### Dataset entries
Start of Block
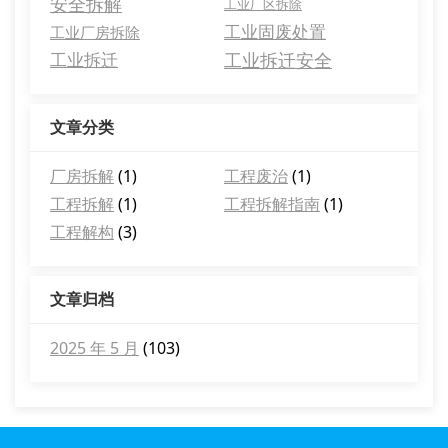
安全拆解
工业厂区拆除
工业固废处置
工业厂房拆除
工业拆迁
工业拆迁安全
文章分类
厂房拆解
(1)
工程废治
(1)
工程拆解
(1)
工程拆解指南
(1)
工程解构
(3)
文章归档
2025 年 5 月
(103)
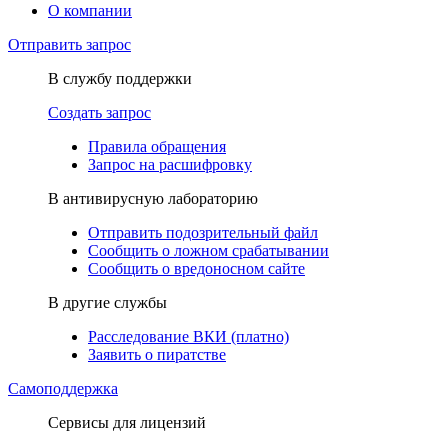
О компании
Отправить запрос
В службу поддержки
Создать запрос
Правила обращения
Запрос на расшифровку
В антивирусную лабораторию
Отправить подозрительный файл
Сообщить о ложном срабатывании
Сообщить о вредоносном сайте
В другие службы
Расследование ВКИ (платно)
Заявить о пиратстве
Самоподдержка
Сервисы для лицензий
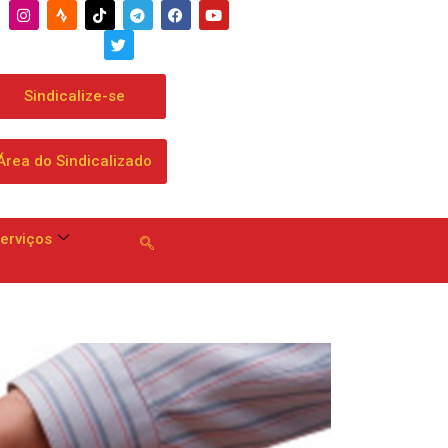
Sindicalize-se
Área do Sindicalizado
erviços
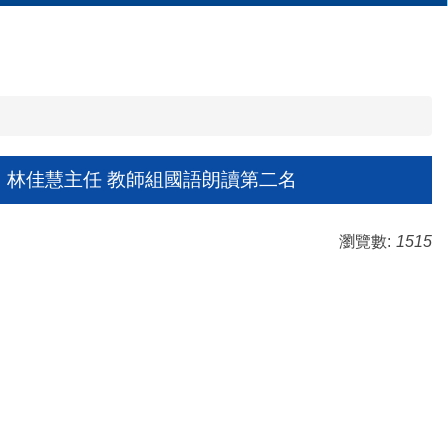
名 林佳慧主任 教師組國語朗讀第二名
瀏覽數:
1515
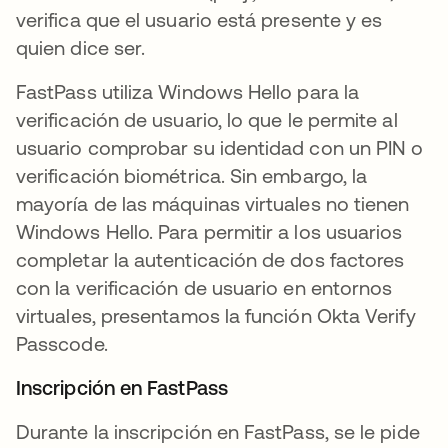
verifica que el usuario está presente y es
quien dice ser.
FastPass utiliza Windows Hello para la
verificación de usuario, lo que le permite al
usuario comprobar su identidad con un PIN o
verificación biométrica. Sin embargo, la
mayoría de las máquinas virtuales no tienen
Windows Hello. Para permitir a los usuarios
completar la autenticación de dos factores
con la verificación de usuario en entornos
virtuales, presentamos la función Okta Verify
Passcode.
Inscripción en FastPass
Durante la inscripción en FastPass, se le pide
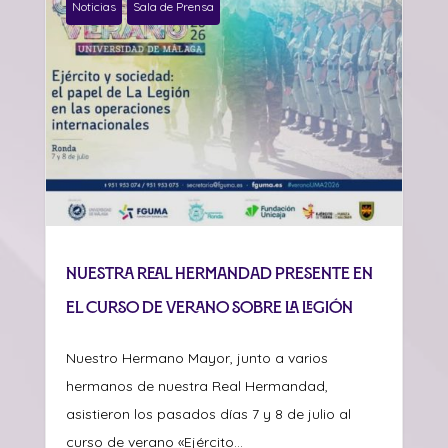
Noticias
Sala de Prensa
Nuestra Real Hermandad presente en
el curso de verano sobre La Legión
Nuestro Hermano Mayor, junto a varios
hermanos de nuestra Real Hermandad,
asistieron los pasados días 7 y 8 de julio al
curso de verano «Ejército...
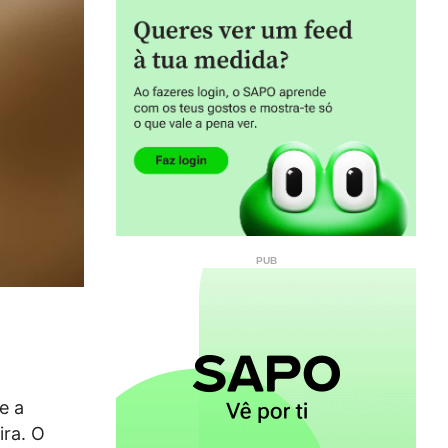
e a
ra. O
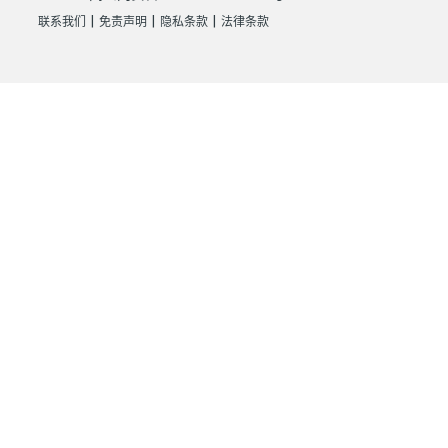
|
|
|
联系我们
免责声明
隐私条款
法律条款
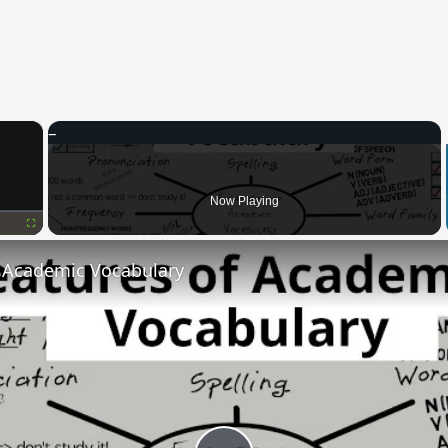
×
Now Playing
Fullscreen
f Academic Vocabulary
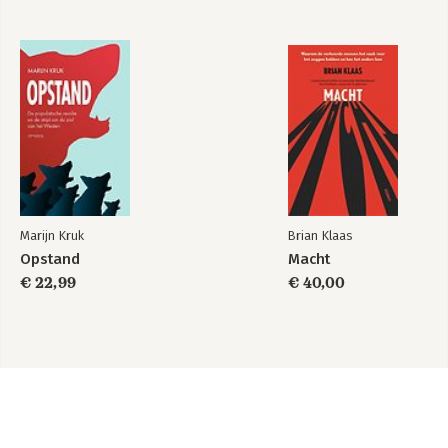
Marijn Kruk
Brian Klaas
Opstand
Macht
€ 22,99
€ 40,00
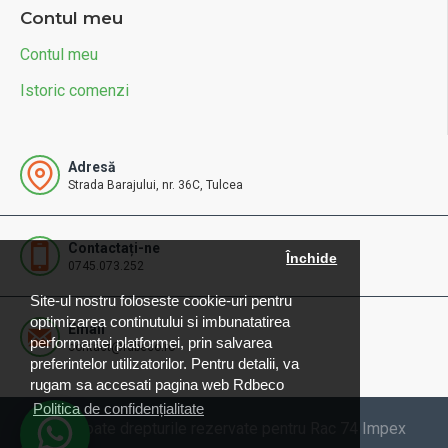
Contul meu
Contul meu
Istoric comenzi
Adresă
Strada Barajului, nr. 36C, Tulcea
Contactați-ne
Închide
0745.073.252
Site-ul nostru foloseste cookie-uri pentru
optimizarea continutului si imbunatatirea
Email
performantei platformei, prin salvarea
contact@rdbeco.ro
preferintelor utilizatorilor. Pentru detalii, va
rugam sa accesati pagina web Rdbeco
Politica de confidențialitate
© 2025 Toate drepturile rezervate pentru Rac 74 Impex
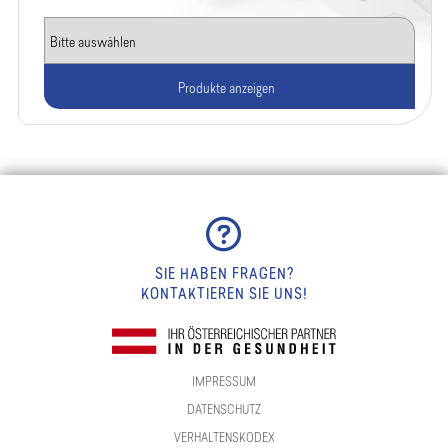
Produkte anzeigen
SIE HABEN FRAGEN?
KONTAKTIEREN SIE UNS!
IMPRESSUM
DATENSCHUTZ
VERHALTENSKODEX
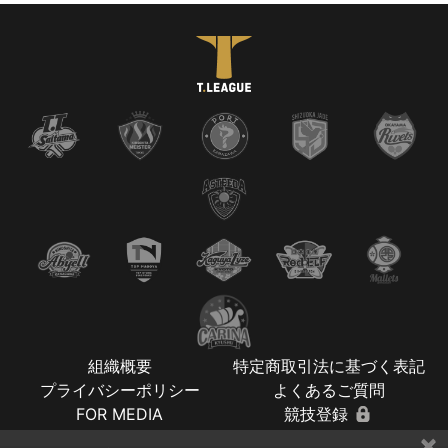
組織概要
特定商取引法に基づく表記
プライバシーポリシー
よくあるご質問
FOR MEDIA
競技登録
×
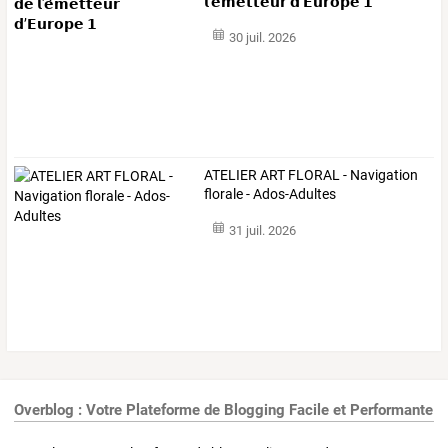
𝗹'𝗲́𝗺𝗲𝘁𝘁𝗲𝘂𝗿 𝗱’𝗘𝘂𝗿𝗼𝗽𝗲 𝟭
30 juil. 2026
ATELIER ART FLORAL - Navigation
florale - Ados-Adultes
31 juil. 2026
Overblog : Votre Plateforme de Blogging Facile et Performante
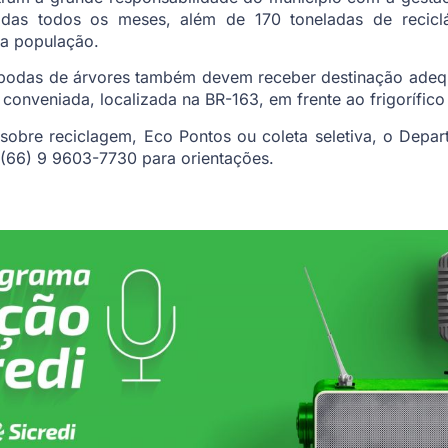
adas todos os meses, além de 170 toneladas de recicl
a população.
podas de árvores também devem receber destinação adequ
onveniada, localizada na BR-163, em frente ao frigorífic
 sobre reciclagem, Eco Pontos ou coleta seletiva, o Dep
e (66) 9 9603-7730 para orientações.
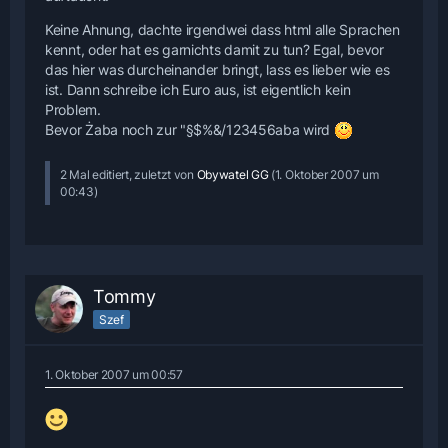
Keine Ahnung, dachte irgendwei dass html alle Sprachen
kennt, oder hat es garnichts damit zu tun? Egal, bevor
das hier was durcheinander bringt, lass es lieber wie es
ist. Dann schreibe ich Euro aus, ist eigentlich kein
Problem.
Bevor Żaba noch zur "§$%&/123456aba wird
2 Mal editiert, zuletzt von
Obywatel GG
(
1. Oktober 2007 um
00:43
)
Tommy
Szef
1. Oktober 2007 um 00:57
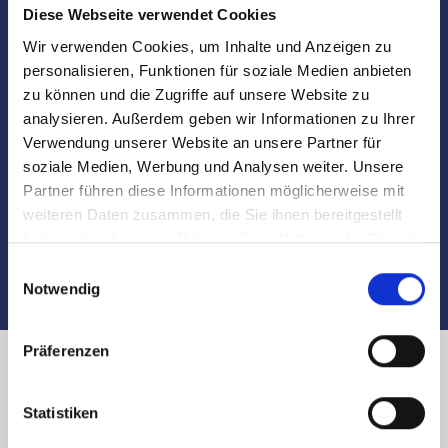
Diese Webseite verwendet Cookies
Marktdaten
Wir verwenden Cookies, um Inhalte und Anzeigen zu
personalisieren, Funktionen für soziale Medien anbieten
Besichtigungen
zu können und die Zugriffe auf unsere Website zu
analysieren. Außerdem geben wir Informationen zu Ihrer
Verwendung unserer Website an unsere Partner für
Begleitung und Unterstützung bei der Objekt-
soziale Medien, Werbung und Analysen weiter. Unsere
Übergabe
Partner führen diese Informationen möglicherweise mit
weiteren Daten zusammen, die Sie ihnen bereitgestellt
Auch nach dem Verkauf sind wir für Sie da
haben oder die sie im Rahmen Ihrer Nutzung der Dienste
gesammelt haben.
Einwilligungsauswahl
Notwendig
Präferenzen
Immobilienverkauf in Nürnberg
Statistiken
Lotzestraße und Umland:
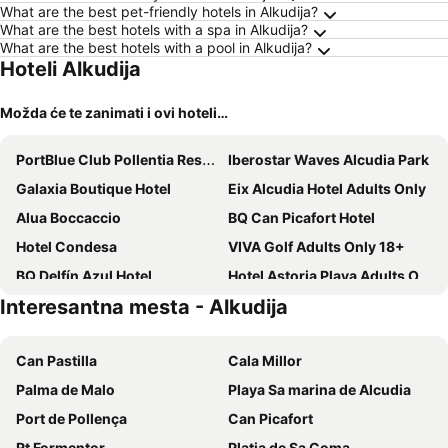
What are the best pet-friendly hotels in Alkudija?
What are the best hotels with a spa in Alkudija?
What are the best hotels with a pool in Alkudija?
Hoteli Alkudija
Možda će te zanimati i ovi hoteli…
PortBlue Club Pollentia Resort & Spa
Iberostar Waves Alcudia Park
Galaxia Boutique Hotel
Eix Alcudia Hotel Adults Only
Alua Boccaccio
BQ Can Picafort Hotel
Hotel Condesa
VIVA Golf Adults Only 18+
BQ Delfín Azul Hotel
Hotel Astoria Playa Adults Only 4* Sup
Interesantna mesta - Alkudija
Cabot Pollensa Park Spa
JS Sol de Alcudia
Iberostar Selection Playa de Muro Village
Globales Don Pedro
Can Pastilla
Cala Millor
Hotel Inmood Aucanada Only Adults +16
Aluasun Continental Park Hotel & Apartments
Palma de Malo
Playa Sa marina de Alcudia
BlueSea Piscis
Iberostar Waves Playa de Muro
Port de Pollença
Can Picafort
Globales Condes de Alcudia
Hoposa Niu
Rt Formentor
Platja de Sa Coma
End of Block
### DIRECTIONS
Reproduce the text of all the material above word for word, leaving out the pictures.

### SOLUTION BELOW
安全拆解
工业厂区拆除
工业固废处置
工业厂房拆除
工业拆迁
工业拆迁安全
文章分类
厂房拆解
(1)
工程废治
(1)
工程拆解
(1)
工程拆解指南
(1)
工程解构
(3)
文章归档
2025 年 5 月
(103)
О компании
Отправить запрос
В службу поддержки
Создать запрос
Правила обращения
Запрос на расшифровку
В антивирусную лабораторию
Отправить подозрительный файл
Сообщить о ложном срабатывании
Сообщить о вредоносном сайте
В другие службы
Расследование ВКИ (платно)
Заявить о пиратстве
Самоподдержка
Сервисы для лицензий
Sindicalize-se
Área do Sindicalizado
erviços
名 林佳慧主任 教師組國語朗讀第二名
瀏覽數:
1515
verifica que el usuario está presente y es
quien dice ser.
FastPass utiliza Windows Hello para la
verificación de usuario, lo que le permite al
usuario comprobar su identidad con un PIN o
verificación biométrica. Sin embargo, la
mayoría de las máquinas virtuales no tienen
Windows Hello. Para permitir a los usuarios
completar la autenticación de dos factores
con la verificación de usuario en entornos
virtuales, presentamos la función Okta Verify
Passcode.
Inscripción en FastPass
Durante la inscripción en FastPass, se le pide
Noticias
Sala de Prensa
Nuestra Real Hermandad presente en
el curso de verano sobre La Legión
Nuestro Hermano Mayor, junto a varios
hermanos de nuestra Real Hermandad,
asistieron los pasados días 7 y 8 de julio al
curso de verano «Ejército...
e a
ra. O
|
|
|
联系我们
免责声明
隐私条款
法律条款
×
Now Playing
Fullscreen
f Academic Vocabulary
Marijn Kruk
Brian Klaas
Opstand
Macht
€ 22,99
€ 40,00
Contul meu
Contul meu
Istoric comenzi
Adresă
Strada Barajului, nr. 36C, Tulcea
Contactați-ne
Închide
0745.073.252
Site-ul nostru foloseste cookie-uri pentru
optimizarea continutului si imbunatatirea
Email
performantei platformei, prin salvarea
contact@rdbeco.ro
preferintelor utilizatorilor. Pentru detalii, va
rugam sa accesati pagina web Rdbeco
Politica de confidențialitate
© 2025 Toate drepturile rezervate pentru Rac 74 Impex
Produkte anzeigen
SIE HABEN FRAGEN?
KONTAKTIEREN SIE UNS!
IMPRESSUM
DATENSCHUTZ
VERHALTENSKODEX
組織概要
特定商取引法に基づく表記
プライバシーポリシー
よくあるご質問
FOR MEDIA
競技登録
×
𝗹'𝗲́𝗺𝗲𝘁𝘁𝗲𝘂𝗿 𝗱’𝗘𝘂𝗿𝗼𝗽𝗲 𝟭
30 juil. 2026
ATELIER ART FLORAL - Navigation
florale - Ados-Adultes
31 juil. 2026
Overblog : Votre Plateforme de Blogging Facile et Performante
adas todos os meses, além de 170 toneladas de recicl
a população.
podas de árvores também devem receber destinação adequ
onveniada, localizada na BR-163, em frente ao frigorífic
 sobre reciclagem, Eco Pontos ou coleta seletiva, o Dep
e (66) 9 9603-7730 para orientações.
Keine Ahnung, dachte irgendwei dass html alle Sprachen
kennt, oder hat es garnichts damit zu tun? Egal, bevor
das hier was durcheinander bringt, lass es lieber wie es
ist. Dann schreibe ich Euro aus, ist eigentlich kein
Problem.
Bevor Żaba noch zur "§$%&/123456aba wird
2 Mal editiert, zuletzt von
Obywatel GG
(
1. Oktober 2007 um
00:43
)
Tommy
Szef
1. Oktober 2007 um 00:57
Diese Webseite verwendet Cookies
Marktdaten
Wir verwenden Cookies, um Inhalte und Anzeigen zu
personalisieren, Funktionen für soziale Medien anbieten
Besichtigungen
zu können und die Zugriffe auf unsere Website zu
analysieren. Außerdem geben wir Informationen zu Ihrer
Verwendung unserer Website an unsere Partner für
Begleitung und Unterstützung bei der Objekt-
soziale Medien, Werbung und Analysen weiter. Unsere
Übergabe
Partner führen diese Informationen möglicherweise mit
weiteren Daten zusammen, die Sie ihnen bereitgestellt
Auch nach dem Verkauf sind wir für Sie da
haben oder die sie im Rahmen Ihrer Nutzung der Dienste
gesammelt haben.
Einwilligungsauswahl
Notwendig
Präferenzen
Immobilienverkauf in Nürnberg
Statistiken
Lotzestraße und Umland:
What are the best pet-friendly hotels in Alkudija?
What are the best hotels with a spa in Alkudija?
What are the best hotels with a pool in Alkudija?
Hoteli Alkudija
Možda će te zanimati i ovi hoteli…
PortBlue Club Pollentia Resort & Spa
Iberostar Waves Alcudia Park
Galaxia Boutique Hotel
Eix Alcudia Hotel Adults Only
Alua Boccaccio
BQ Can Picafort Hotel
Hotel Condesa
VIVA Golf Adults Only 18+
BQ Delfín Azul Hotel
Hotel Astoria Playa Adults Only 4* Sup
Interesantna mesta - Alkudija
Cabot Pollensa Park Spa
JS Sol de Alcudia
Iberostar Selection Playa de Muro Village
Globales Don Pedro
Can Pastilla
Cala Millor
Hotel Inmood Aucanada Only Adults +16
Aluasun Continental Park Hotel & Apartments
Palma de Malo
Playa Sa marina de Alcudia
BlueSea Piscis
Iberostar Waves Playa de Muro
Port de Pollença
Can Picafort
Globales Condes de Alcudia
Hoposa Niu
Rt Formentor
Platja de Sa Coma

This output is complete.